Equivalent(s): ART 445

Recent Term(s) Offered: spring 2021

FLK 462    Folklore and Medicine    3 Hours

This course examines the role of traditional culture in shaping attitudes and behavior related to sickness, health, and healing. Institutional, alternative, and informal medical settings are discussed.

Equivalent(s): PH 462

Recent Term(s) Offered: fall 2019

FLK 464    Vernacular Architecture    3 Hours

The forms, functions, and styles of buildings constructed according to custom from local materials to meet individual and cultural preferences.

Recent Term(s) Offered: fall 2020

FLK 470    Museum Procedures and Preservation Techniques    3 Hours

Essential aspects of museums and of preservation, i.e., collecting, preserving, researching, exhibiting, and interpreting material culture.

Equivalent(s): ANTH 470

Recent Term(s) Offered: spring 2019; spring 2020; spring 2021

FLK 477    Folk Arts and Technology    3 Hours

Folklife research in selected world culture groups, with emphasis on folk crafts, technology, and architecture in the United States prior to their absorption into industrialization.
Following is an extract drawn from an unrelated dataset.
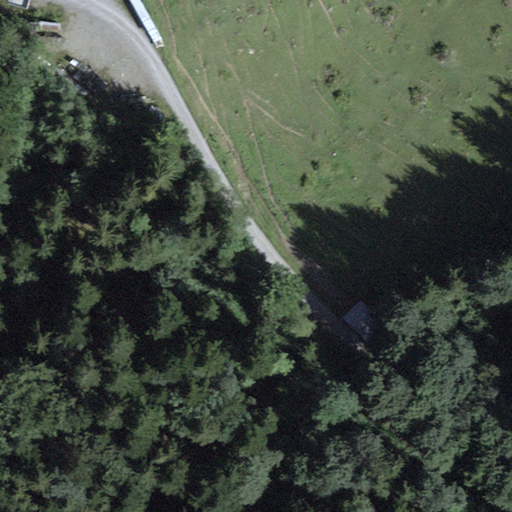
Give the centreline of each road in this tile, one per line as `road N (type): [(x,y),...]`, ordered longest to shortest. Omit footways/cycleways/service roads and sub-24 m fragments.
road 1 (track): [(511,436),(414,388),(304,306),(155,57),(106,0)]
road 2 (track): [(341,334),(390,433),(511,499)]
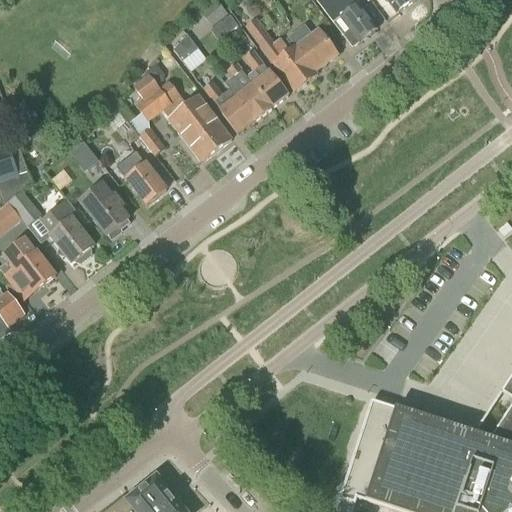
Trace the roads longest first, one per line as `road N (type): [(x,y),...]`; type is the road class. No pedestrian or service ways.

Special reference to northwest European antecedents, sources, and parallels.

Recent Term(s) Offered: fall 2019; fall 2021

FLK 478    Folklore and Literature    3 Hours

Readings in world literature from the Bible to the modern novel and examination of the degree to which oral literature has affected origins and development of written literature.

Recent Term(s) Offered: spring 2020

FLK 479    Directed Independent Research in Folklore    3 Hours (repeatable max of 6 hrs)

Supervised individual study directed by a member of the Folk Studies faculty. NOTE: course pass required.

Recent Term(s) Offered: None

FLK 480    Women’s Folklife    3 Hours

The various images and roles of women in the U.S. and selected world cultures as reflected in folklife materials such as narratives, beliefs, ballads, rhymes, games, customs, and folk arts.

Recent Term(s) Offered: fall 2020

FLK 489    Internship in Folk Studies    3 Hours

Practical out-of-classroom experience in a supervised work situation with a cooperating business, industry, social or governmental agency emphasizing application of advanced knowledge and skills in folk studies. NOTE: course pass required.